Try it ::
Print every one of the following lines with no changes at all.

(Page-level text extractions)
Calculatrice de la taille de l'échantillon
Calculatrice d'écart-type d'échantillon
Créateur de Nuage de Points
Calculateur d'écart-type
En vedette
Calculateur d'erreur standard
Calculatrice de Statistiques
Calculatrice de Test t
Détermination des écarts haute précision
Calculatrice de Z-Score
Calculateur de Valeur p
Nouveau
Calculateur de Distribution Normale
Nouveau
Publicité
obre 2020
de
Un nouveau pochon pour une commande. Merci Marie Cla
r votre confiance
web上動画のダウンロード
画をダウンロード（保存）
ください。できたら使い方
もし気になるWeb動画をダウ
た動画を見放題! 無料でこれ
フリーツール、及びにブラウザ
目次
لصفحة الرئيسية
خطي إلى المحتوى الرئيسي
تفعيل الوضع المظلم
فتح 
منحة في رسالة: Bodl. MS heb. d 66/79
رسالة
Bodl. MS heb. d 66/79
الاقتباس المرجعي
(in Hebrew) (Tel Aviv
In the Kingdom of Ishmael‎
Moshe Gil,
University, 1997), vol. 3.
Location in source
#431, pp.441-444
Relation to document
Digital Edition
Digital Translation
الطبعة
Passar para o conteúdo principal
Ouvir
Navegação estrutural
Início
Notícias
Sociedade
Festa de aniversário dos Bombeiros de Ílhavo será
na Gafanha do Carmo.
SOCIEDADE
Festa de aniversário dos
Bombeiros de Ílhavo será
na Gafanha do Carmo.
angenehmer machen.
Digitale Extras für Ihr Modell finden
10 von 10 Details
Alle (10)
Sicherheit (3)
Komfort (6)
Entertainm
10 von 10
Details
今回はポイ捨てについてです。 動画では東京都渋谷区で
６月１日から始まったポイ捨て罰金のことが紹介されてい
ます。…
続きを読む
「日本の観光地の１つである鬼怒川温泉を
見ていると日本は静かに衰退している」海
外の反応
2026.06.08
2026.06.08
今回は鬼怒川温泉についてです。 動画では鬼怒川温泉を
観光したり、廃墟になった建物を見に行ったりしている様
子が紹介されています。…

Answer to this exercise ::
Calculatrice de la taille de l'échantillon
Calculatrice d'écart-type d'échantillon
Créateur de Nuage de Points
Calculateur d'écart-type
En vedette
Calculateur d'erreur standard
Calculatrice de Statistiques
Calculatrice de Test t
Détermination des écarts haute précision
Calculatrice de Z-Score
Calculateur de Valeur p
Nouveau
Calculateur de Distribution Normale
Nouveau
Publicité
obre 2020
de
Un nouveau pochon pour une commande. Merci Marie Cla
r votre confiance
web上動画のダウンロード
画をダウンロード（保存）
ください。できたら使い方
もし気になるWeb動画をダウ
た動画を見放題! 無料でこれ
フリーツール、及びにブラウザ
目次
لصفحة الرئيسية
خطي إلى المحتوى الرئيسي
تفعيل الوضع المظلم
فتح 
منحة في رسالة: Bodl. MS heb. d 66/79
رسالة
Bodl. MS heb. d 66/79
الاقتباس المرجعي
(in Hebrew) (Tel Aviv
In the Kingdom of Ishmael‎
Moshe Gil,
University, 1997), vol. 3.
Location in source
#431, pp.441-444
Relation to document
Digital Edition
Digital Translation
الطبعة
Passar para o conteúdo principal
Ouvir
Navegação estrutural
Início
Notícias
Sociedade
Festa de aniversário dos Bombeiros de Ílhavo será
na Gafanha do Carmo.
SOCIEDADE
Festa de aniversário dos
Bombeiros de Ílhavo será
na Gafanha do Carmo.
angenehmer machen.
Digitale Extras für Ihr Modell finden
10 von 10 Details
Alle (10)
Sicherheit (3)
Komfort (6)
Entertainm
10 von 10
Details
今回はポイ捨てについてです。 動画では東京都渋谷区で
６月１日から始まったポイ捨て罰金のことが紹介されてい
ます。…
続きを読む
「日本の観光地の１つである鬼怒川温泉を
見ていると日本は静かに衰退している」海
外の反応
2026.06.08
2026.06.08
今回は鬼怒川温泉についてです。 動画では鬼怒川温泉を
観光したり、廃墟になった建物を見に行ったりしている様
子が紹介されています。…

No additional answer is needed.